Observar sin absorber
Existe un arte sagrado que pocos practican: el arte de observar sin absorber. De estar presente sin perderte. De acompañar sin cargar lo que no te pertenece.
No todo lo que ves debes cargarlo. No todo lo que sientes debe quedarse dentro de ti.
El águila vuela alto sobre los valles. Observa el río desde las alturas, ve el movimiento del agua, conoce cada curva del cauce, pero sus alas no se mojan. Su mirada es total, su contacto, ninguno. Así es el arte del guerrero espiritual: presencia plena sin rendición del ser.
Hay personas que entran a tu vida como tormentas. Traen su trueno, su relámpago, su lluvia pesada. Y tú, por costumbre, por bondad mal entendida, abres todas tus ventanas y dejas que la tormenta habite en tu interior. Sales empapado. Sales frío. Y te preguntas por qué te sientes agotado cuando ni siquiera era tu tormenta.
El árbol sabio no detiene el viento. Lo deja pasar entre sus ramas. Se dobla, sí, pero no se rompe. Porque sus raíces saben dónde está su centro.
Observar sin absorber no es indiferencia. No es corazón cerrado ni alma distante. Es discernimiento sagrado. Es saber que puedes acompañar el dolor ajeno sin convertirlo en el tuyo. Puedes escuchar sin llenarte. Puedes amar sin disolverte.

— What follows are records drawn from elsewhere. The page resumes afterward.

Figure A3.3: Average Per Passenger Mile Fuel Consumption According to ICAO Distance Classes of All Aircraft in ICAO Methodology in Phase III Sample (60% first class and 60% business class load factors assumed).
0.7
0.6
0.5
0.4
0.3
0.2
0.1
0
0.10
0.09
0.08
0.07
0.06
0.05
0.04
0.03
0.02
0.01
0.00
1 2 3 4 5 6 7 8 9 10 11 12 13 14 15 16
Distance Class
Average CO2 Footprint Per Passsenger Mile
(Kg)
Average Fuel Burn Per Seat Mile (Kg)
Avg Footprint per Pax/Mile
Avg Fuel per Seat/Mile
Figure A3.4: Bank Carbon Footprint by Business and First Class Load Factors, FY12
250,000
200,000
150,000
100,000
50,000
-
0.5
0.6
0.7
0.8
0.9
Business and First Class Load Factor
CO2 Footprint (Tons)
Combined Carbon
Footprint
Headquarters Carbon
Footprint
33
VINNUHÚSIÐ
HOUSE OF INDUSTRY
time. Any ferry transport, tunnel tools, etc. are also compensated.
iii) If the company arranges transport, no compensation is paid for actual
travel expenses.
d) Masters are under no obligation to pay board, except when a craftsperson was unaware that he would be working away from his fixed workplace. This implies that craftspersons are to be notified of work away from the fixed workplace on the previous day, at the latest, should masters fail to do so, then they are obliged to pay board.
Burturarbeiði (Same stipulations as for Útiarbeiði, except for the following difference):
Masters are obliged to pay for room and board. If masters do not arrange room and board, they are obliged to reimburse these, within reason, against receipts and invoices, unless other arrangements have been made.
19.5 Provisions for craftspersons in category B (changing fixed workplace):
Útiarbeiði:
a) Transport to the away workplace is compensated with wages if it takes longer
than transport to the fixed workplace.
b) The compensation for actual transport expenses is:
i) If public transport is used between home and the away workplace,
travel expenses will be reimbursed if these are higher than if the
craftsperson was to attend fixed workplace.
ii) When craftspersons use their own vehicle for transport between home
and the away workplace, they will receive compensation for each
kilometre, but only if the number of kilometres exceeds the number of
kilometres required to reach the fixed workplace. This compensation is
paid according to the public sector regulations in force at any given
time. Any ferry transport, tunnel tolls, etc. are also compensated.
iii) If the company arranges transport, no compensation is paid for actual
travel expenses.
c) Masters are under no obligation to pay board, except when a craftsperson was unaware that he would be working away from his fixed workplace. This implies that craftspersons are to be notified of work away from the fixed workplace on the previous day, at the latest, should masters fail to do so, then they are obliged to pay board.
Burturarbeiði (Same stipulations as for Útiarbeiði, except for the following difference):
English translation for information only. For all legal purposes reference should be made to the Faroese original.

Tu energía es territorio sagrado, hermano. No todo ser que llega merece cruzar ese umbral. No toda emoción que ronda tus fronteras tiene permiso de quedarse a vivir dentro de ti.
Aprende a mirar el fuego sin quemarte. Aprende a caminar bajo la lluvia sin perder tu calor interior. Ese es el arte del que cuida su medicina, porque quien pierde su energía, pierde su camino.
Cuida lo que llevas dentro. Cuida lo que permites entrar. Cuida el fuego sagrado que arde en tu pecho, nadie más lo hará por ti.